Soho Lounge New York food & drinks
The Soho Lounge JFK has an elevated food & beverage selection compared to what you’ll find in the Greenwich Lounge. As far as food goes, there’s both a buffet, and a limited selection of a la carte options. I had the chance to check out both breakfast and lunch.
Breakfast included a variety of fresh fruit, yogurt, cold cuts, smoked salmon, salad, cereal, bagels, bread, pastries, oatmeal, mixed nuts, chocolate, and a handful of hot dishes, including scrambled eggs, potatoes, sausage, and more.
Lunch included a variety of salads and veggies, cold cuts, cheese, a handful of hot dishes, lemon squares, chocolate cake, and cookies.
In addition to the buffet, there’s also a small selection of a la carte dining. When you’re in the dining area, each table has a sticker with a QR code and a table number. You can open that website, enter your table number, and then you can order something.
The options change over time, but during my visit included battered cod and mushy peas, burger and fries, butternut squash curry, a kale salad, a pastrami sandwich, and more.
I decided to order the kale salad and the build your own ice cream cookie sandwich. I found the ordering process to be easy, and within 10 minutes both items were correctly delivered. Both dishes were fairly tasty.
I found service in the lounge to be friendly. For example, the server proactively brought me silverware when delivering this food, and also asked if she could get me something to drink.
As far as drinks go, all wine and liquor are available at the bar, unlike at the Greenwich Lounge, where it’s self-serve. While there’s one of those wine fridges in the back of the lounge, this seems to be for display purposes only.
You can either go to the bar to order a drink, or you can order drinks to be delivered to your table via the QR codes on the tables. Below is the drink selection that was displayed via the ordering system.
It’s bizarre that there’s only sparkling wine in the Soho Lounge, while the (inferior) Greenwich Lounge serves Piper-Heidsieck. I have to imagine that’s a fluke, or something.
Beyond that, there was a coffee machine, some juice, drip coffee, tea, and a fridge with beer, soda, and soft drinks.
All-in-all, I thought that the selection was marginally better than what you’d find in the Greenwich Lounge, so I was impressed. My only real critique is how American seems to hate decent coffee. None of the carrier’s new lounges have barista-made coffee, which seems like a reasonable expectation for a premium lounge.
Soho Lounge New York bathrooms & showers
The Soho Lounge JFK has bathrooms and shower suites in the very back. The bathrooms are quite elegant, in terms of the lighting and sinks, though I didn’t find the sinks to be particularly practical to use.

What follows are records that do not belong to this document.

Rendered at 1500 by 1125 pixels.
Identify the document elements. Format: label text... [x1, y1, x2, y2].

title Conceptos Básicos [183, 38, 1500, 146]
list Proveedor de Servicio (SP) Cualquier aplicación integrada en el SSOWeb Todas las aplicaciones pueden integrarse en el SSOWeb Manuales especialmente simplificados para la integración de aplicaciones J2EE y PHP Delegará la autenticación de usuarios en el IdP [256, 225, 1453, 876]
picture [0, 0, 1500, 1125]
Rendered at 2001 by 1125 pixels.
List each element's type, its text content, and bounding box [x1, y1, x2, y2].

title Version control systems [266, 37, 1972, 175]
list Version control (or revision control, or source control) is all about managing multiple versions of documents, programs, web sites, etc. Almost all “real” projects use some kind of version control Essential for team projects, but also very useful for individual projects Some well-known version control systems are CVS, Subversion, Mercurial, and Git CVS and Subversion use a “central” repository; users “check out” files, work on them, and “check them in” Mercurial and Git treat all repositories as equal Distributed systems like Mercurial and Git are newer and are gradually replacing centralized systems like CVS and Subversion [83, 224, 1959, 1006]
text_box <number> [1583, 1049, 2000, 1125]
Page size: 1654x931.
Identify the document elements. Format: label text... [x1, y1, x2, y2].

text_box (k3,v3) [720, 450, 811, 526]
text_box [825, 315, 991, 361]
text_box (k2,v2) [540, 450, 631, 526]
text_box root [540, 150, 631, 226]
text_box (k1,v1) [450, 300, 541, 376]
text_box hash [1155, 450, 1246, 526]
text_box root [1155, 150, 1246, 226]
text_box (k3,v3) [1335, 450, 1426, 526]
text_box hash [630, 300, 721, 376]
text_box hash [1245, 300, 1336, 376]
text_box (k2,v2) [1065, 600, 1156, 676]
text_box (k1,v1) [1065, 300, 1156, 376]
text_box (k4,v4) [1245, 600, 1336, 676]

There were also several stalls and a few urinals.
The Soho Lounge also has a few shower suites, each featuring a sink, toilet, and walk-in shower. While the shower suites are different than in the Greenwich Lounge, I can’t say that one is necessarily better than the other.
Given how much effort airlines put into having branded products, I was a bit surprised that the reusable toiletry containers weren’t branded.
I had a great experience at the Soho Lounge, both in absolute and relative terms. The lounge has a gorgeous and luxurious design, lots of natural light, an extensive selection of food (including a menu you can order off of), cocktails made by bartenders, a comfortable relaxation area, and great shower suites.
Also, I think it’s important to note what an incremental improvement this lounge represents. Terminal 8 didn’t previously have a dedicated lounge for oneworld Emerald members, so it’s nice for these members to have access to a special space. Furthermore, this is way better than the oneworld Emerald section that British Airways used to have in its Terminal 7 lounge.
I do want to acknowledge that both the Soho Lounge and Chelsea Lounge seem to be really polarizing among frequent flyers. I’ve seen people rave about these lounges, and I’ve seen people heavily critique these lounges. I imagine that also largely reflects the time of day that you visit.
What do you make of the Soho Lounge JFK?